Nel 1844 compie un viaggio in Europa, ospitato dalle più importanti casate, tra Monaco, Dresda, Vienna e Trieste, mentre due anni dopo espone a Londra, ormai nel pieno del successo. Risale al 1856 la sua nomina di presidente dell’Accademia di San Luca.

Continua a dedicarsi alla scultura fino agli ultimi anni, rimanendo per lungo tempo uno dei maggiori protagonisti della ritrattistica e della scultura romana. Muore proprio a Roma nel 1869, all’età di ottant’anni.

Pietro Tenerani: la scultura purista

Tra le prime opere realizzate dal giovane Pietro Tenerani giunto a Roma, emerge il Paride che offre il pomo a Venere. Ma il vero e proprio successo arriva con l’esecuzione della Psiche del 1819, conservata presso la Galleria Nazionale di Roma.

Da questo momento in poi, visto il successo del soggetto, lo scultore vi ritorna diverse volte, declinandolo nelle quattro repliche della famosa Psiche abbandonata, in quella venduta a Pietro Giordani e nella Psiche svenuta dell’Hermitage di San Pietroburgo e commissionata dal Conte Sommariva.

All’inizio degli anni Venti, lo scultore esegue la bellissima Venere cui amore toglie una spina dal piede, che risponde ancora ai canoni della scultura classicista di stampo canoviano. Ma piano piano, l’epidermide pulsante e il mite riferimento al vero, coniugato alla reinterpretazione dei modelli della scultura del Quattrocento portano Pietro Tenerani a divenire uno dei maggiori rappresentati del Purismo.

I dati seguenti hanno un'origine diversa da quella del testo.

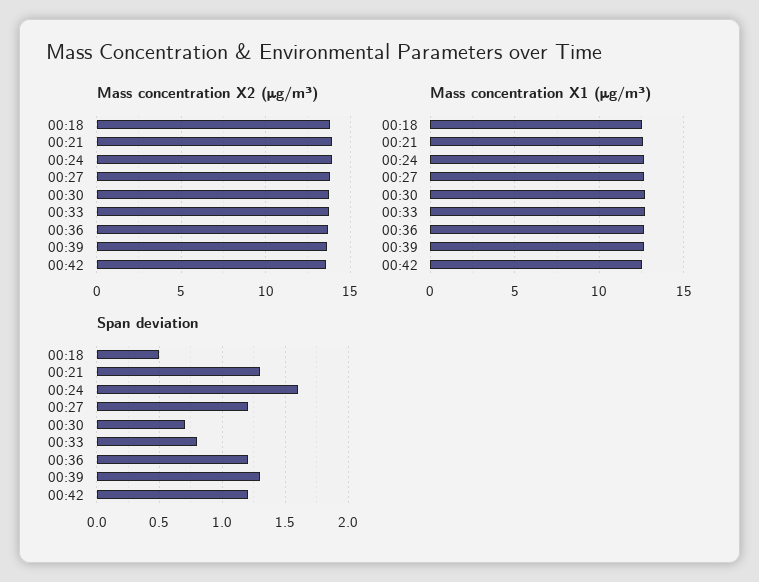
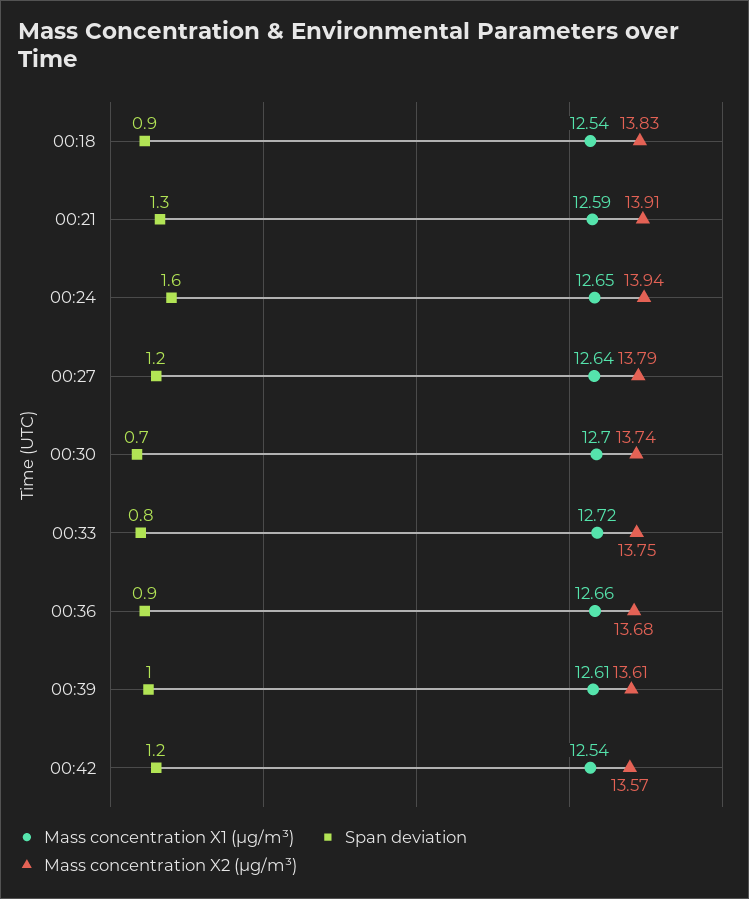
Span deviation, 00:18: 0.5 -> 0.9
Span deviation, 00:36: 1.2 -> 0.9
Span deviation, 00:39: 1.3 -> 1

Ciò si riscontra soprattutto nel bassorilievo con Eudoro e Cimodoce, commissionato da Juliette Récamier per un regalo allo scrittore René de Chateaubriand. Una sempre maggiore adesione agli stilemi puristi si può leggere nella delicata e severa ritrattistica dell’autore, come si nota dal busto della Principessa Wolkonski o dalla Zenaide Bonaparte.

Al 1822 risale il Monumento Severini in San Lorenzo in Lucina, al 1835 quello al Conte Orloff, il cui gesso è conservato nel Museo di Roma in Palazzo Braschi. Nel 1846 termina la realizzazione della Deposizione per la Cappella Torlonia in San Giovanni in Laterano, opera misurata e quasi pittorica per i graduali passaggi del marmo.

Il famoso Pellegrino Rossi viene terminato da Pietro Tenerani nel 1854, facendolo diventare uno dei maggiori esempi di trattazione verista e psicologica nell’ambito del linguaggio purista. Risale invece al 1856 il Monumento a Pio VIII per la basilica di San Pietro, che riflette le ultime ricerche dello scultore nell’intenzione di dare un valore chiaroscurale e cromatico al marmo.